La seconda cartolina coincide con la morte di Juan Gelman, che ci colse di sorpresa la notte del 14 gennaio 2014, a edizione chiusa di Ñ. Il vincitore del Premio Cervantes era un poeta che Auli conosceva bene. Abbiamo confezionato un numero speciale di 28 pagine in un giorno e mezzo. Sebbene non scrivesse più per Clarín, Aulicino sapeva che un giornalista non va in pensione, e ci inviò un magnifico articolo su poesia e attivismo nell'Argentina degli anni Settanta, a tempo . "Ci sono, o sembrano esserci, due tipi di porteños di Buenos Aires", diceva. Uno è espansivo, chiassoso, napoletano, e l'altro coltiva un tono basso, confessionale: fuma e aspetta. Entrambi si potrebbero trovare in un caffè. Uno, insieme ad alcuni amici, gesticola e difende i colori della sua squadra, o racconta il suo odio per un capo, un parente, un ex amico. L'altro sceglie il tavolo in fondo, preferibilmente dal lato della finestra, perché gli piace guardare senza essere visto .
Jorge Aulicino, poeta, giornalista e traduttore della Divina Commedia.
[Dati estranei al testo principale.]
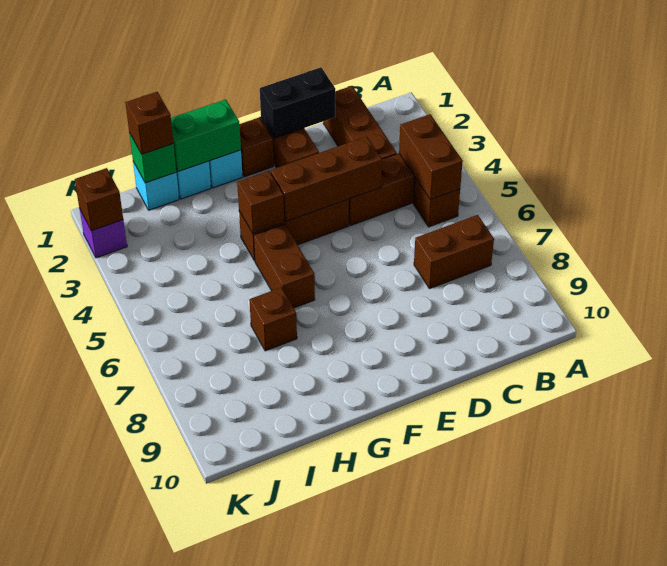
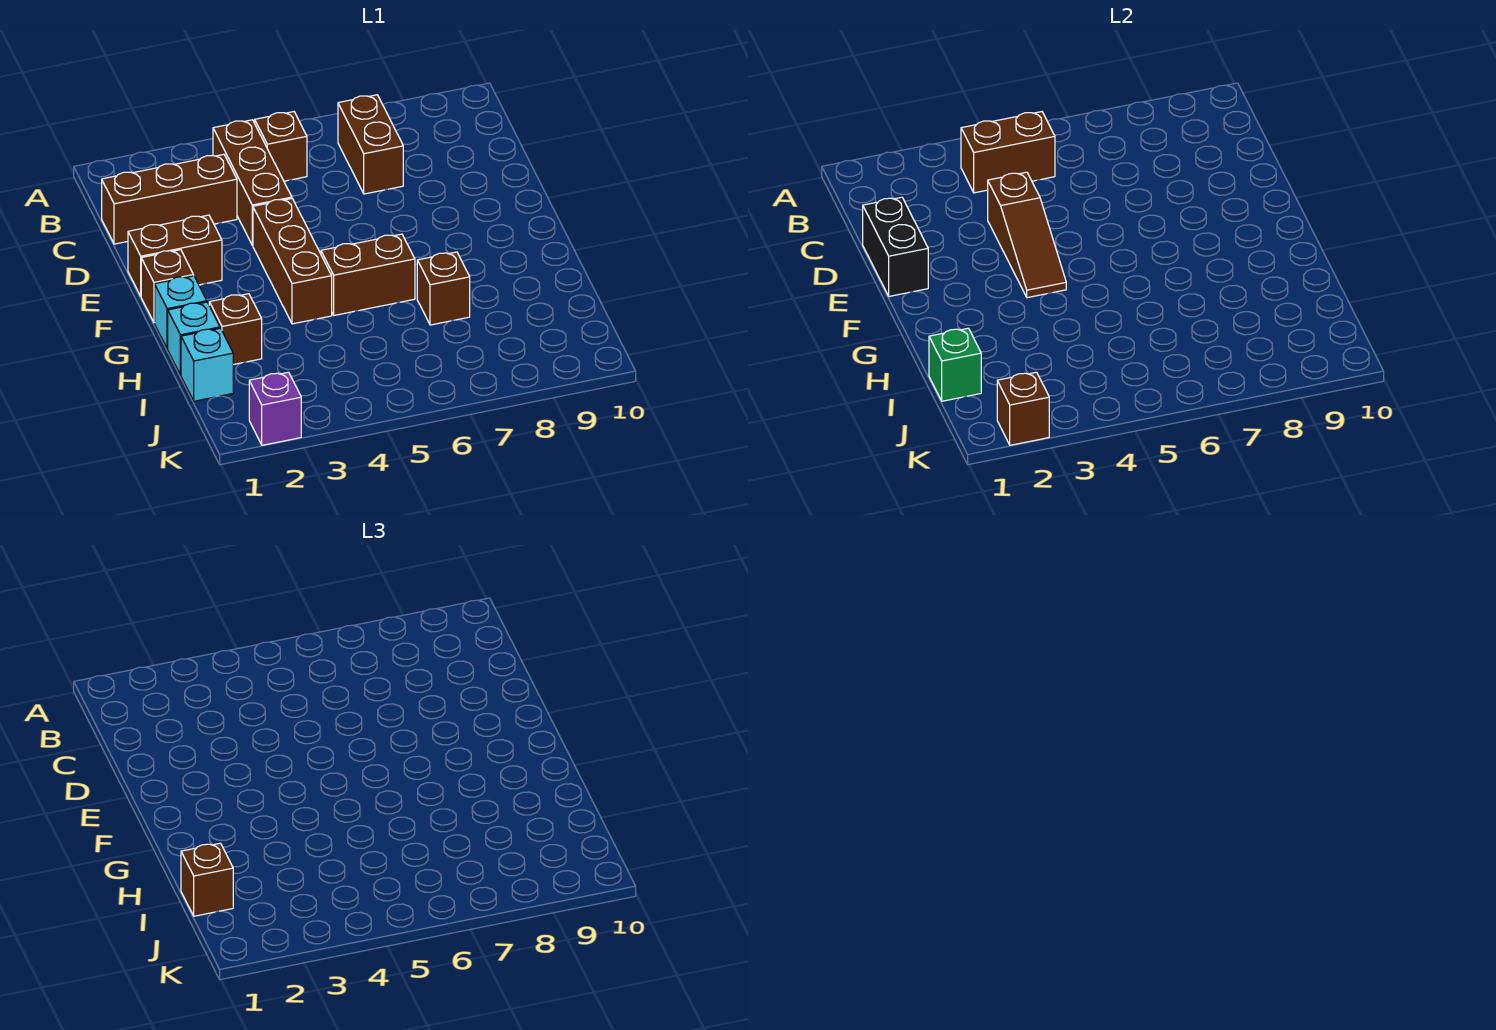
brown 1x3 brick [271,136,382,222] -> brown 1x3 slope [988,172,1066,298]
green 1x2 brick [171,99,241,172] -> none
brown 1x1 brick [237,171,284,233] -> brown 1x1 brick moved to [209,294,262,365]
Foto: Hernán G. Rojas.
Jorge Aulicino era, naturalmente, un grande poeta, uno di quelli che scelgono il tavolo in secondo piano , scegliendo la discrezione del buon lavoro e lasciando il rumore agli altri. Dopo aver saputo della sua malattia, gli ho scritto per mandargli un abbraccio da Madrid e abbiamo chiacchierato su WhatsApp. Lucidissimo e fedele al suo carattere, ha scelto di chiamare le cose con il loro nome, non di edulcorare le tragedie: "Sono in cure palliative; sai cosa significa". Quella grande scuola di vita e di professione in cui ci siamo formati è parte di un'eredità che la morte non può estinguere . Come sempre, quando penso ai giorni di quella redazione, sono grato per il viaggio in prima classe e ripeto questi suoi versi come un mantra: "Questo è per questo. E forse per questo, una tempesta diffusa sibila ancora / tra le tubature sotterranee".